Your job is to set down the stretch of entries that opens with the line containing "Impressive Ultr" and closes with the line containing "プライバシーステートメントを". Keep both end lines, copy each exactly, and add nothing.

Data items
★ ★ ★ ★

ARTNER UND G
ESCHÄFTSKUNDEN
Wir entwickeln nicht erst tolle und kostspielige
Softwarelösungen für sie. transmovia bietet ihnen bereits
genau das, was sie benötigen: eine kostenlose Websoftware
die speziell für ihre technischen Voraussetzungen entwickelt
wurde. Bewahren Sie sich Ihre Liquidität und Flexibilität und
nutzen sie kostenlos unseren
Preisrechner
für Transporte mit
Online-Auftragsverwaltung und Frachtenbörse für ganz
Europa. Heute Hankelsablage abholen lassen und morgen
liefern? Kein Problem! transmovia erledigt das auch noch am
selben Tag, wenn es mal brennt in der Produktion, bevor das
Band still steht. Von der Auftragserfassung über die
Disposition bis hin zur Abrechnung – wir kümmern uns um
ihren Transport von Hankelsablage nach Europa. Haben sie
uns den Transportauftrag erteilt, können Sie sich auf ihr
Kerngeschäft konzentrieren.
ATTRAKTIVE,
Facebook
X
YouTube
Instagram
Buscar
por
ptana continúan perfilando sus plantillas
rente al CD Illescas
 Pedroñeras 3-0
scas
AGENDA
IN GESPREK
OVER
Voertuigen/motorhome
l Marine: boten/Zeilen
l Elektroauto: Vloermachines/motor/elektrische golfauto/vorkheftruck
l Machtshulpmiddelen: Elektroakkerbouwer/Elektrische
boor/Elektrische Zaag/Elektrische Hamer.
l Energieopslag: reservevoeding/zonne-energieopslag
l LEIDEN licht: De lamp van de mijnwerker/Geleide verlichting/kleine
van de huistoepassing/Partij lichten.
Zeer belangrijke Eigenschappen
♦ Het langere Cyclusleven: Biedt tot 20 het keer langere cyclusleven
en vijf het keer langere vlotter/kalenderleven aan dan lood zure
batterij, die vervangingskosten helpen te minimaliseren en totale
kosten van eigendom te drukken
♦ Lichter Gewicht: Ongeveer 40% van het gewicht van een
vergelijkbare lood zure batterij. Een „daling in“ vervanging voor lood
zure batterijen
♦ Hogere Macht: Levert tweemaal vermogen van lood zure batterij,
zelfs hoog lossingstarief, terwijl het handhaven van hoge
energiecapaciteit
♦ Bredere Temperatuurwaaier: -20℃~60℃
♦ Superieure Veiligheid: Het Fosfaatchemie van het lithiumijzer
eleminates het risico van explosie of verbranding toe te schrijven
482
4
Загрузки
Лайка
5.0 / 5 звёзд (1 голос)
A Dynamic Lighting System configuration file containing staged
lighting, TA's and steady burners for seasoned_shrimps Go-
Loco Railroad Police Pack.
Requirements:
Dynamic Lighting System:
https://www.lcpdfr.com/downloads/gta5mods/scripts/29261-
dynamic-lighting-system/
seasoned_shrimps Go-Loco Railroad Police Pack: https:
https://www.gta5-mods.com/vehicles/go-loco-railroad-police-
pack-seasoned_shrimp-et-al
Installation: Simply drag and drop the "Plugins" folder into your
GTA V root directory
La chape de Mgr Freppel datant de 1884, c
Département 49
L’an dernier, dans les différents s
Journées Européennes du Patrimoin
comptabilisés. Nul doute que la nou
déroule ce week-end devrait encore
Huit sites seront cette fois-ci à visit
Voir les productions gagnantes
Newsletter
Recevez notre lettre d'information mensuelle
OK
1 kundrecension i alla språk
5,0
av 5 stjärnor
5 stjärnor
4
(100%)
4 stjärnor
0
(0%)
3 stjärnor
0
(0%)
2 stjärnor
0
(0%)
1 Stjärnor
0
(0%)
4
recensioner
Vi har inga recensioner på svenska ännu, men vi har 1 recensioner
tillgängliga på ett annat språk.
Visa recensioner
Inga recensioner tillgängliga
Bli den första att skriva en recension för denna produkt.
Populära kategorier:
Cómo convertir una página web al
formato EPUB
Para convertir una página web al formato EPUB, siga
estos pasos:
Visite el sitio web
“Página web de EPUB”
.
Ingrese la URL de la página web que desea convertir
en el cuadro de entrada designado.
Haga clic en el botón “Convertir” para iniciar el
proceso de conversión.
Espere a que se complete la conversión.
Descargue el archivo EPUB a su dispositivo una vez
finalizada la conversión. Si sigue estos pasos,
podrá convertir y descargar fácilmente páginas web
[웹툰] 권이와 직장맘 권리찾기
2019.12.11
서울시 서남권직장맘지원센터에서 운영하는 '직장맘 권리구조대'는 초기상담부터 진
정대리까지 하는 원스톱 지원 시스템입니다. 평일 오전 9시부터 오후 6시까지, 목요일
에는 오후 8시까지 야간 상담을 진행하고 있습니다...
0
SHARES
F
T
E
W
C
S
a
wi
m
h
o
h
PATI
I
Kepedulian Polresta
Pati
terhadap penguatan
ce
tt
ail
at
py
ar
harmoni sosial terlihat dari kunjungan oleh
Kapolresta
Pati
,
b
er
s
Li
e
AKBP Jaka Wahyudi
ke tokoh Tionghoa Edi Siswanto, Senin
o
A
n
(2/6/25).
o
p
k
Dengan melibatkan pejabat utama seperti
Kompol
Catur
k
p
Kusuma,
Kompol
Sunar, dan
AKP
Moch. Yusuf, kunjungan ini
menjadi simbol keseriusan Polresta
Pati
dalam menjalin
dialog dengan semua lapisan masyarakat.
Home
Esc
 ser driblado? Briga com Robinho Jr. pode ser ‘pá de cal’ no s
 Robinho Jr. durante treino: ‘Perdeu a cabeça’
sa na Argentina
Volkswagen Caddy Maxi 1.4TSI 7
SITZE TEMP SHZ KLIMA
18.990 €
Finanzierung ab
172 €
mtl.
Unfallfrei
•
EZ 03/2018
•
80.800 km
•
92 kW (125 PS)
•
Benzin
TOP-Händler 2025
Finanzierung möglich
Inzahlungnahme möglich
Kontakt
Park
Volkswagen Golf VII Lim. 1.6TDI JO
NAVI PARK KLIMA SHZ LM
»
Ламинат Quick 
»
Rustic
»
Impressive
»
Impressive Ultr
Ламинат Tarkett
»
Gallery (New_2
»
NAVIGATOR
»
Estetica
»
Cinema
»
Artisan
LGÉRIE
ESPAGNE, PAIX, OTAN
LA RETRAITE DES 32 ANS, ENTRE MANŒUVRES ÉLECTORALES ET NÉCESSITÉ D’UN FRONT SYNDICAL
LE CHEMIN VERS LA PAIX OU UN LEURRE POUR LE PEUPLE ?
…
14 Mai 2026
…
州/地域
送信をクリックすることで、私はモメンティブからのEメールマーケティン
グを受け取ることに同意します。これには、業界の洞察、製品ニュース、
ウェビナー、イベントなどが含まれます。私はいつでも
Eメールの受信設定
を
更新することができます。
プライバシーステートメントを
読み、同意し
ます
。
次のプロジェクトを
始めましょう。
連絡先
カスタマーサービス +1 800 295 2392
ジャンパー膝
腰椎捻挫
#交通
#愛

★ ★ ★ ★

* Your response:
Impressive Ultr
Ламинат Tarkett
»
Gallery (New_2
»
NAVIGATOR
»
Estetica
»
Cinema
»
Artisan
LGÉRIE
ESPAGNE, PAIX, OTAN
LA RETRAITE DES 32 ANS, ENTRE MANŒUVRES ÉLECTORALES ET NÉCESSITÉ D’UN FRONT SYNDICAL
LE CHEMIN VERS LA PAIX OU UN LEURRE POUR LE PEUPLE ?
…
14 Mai 2026
…
州/地域
送信をクリックすることで、私はモメンティブからのEメールマーケティン
グを受け取ることに同意します。これには、業界の洞察、製品ニュース、
ウェビナー、イベントなどが含まれます。私はいつでも
Eメールの受信設定
を
更新することができます。
プライバシーステートメントを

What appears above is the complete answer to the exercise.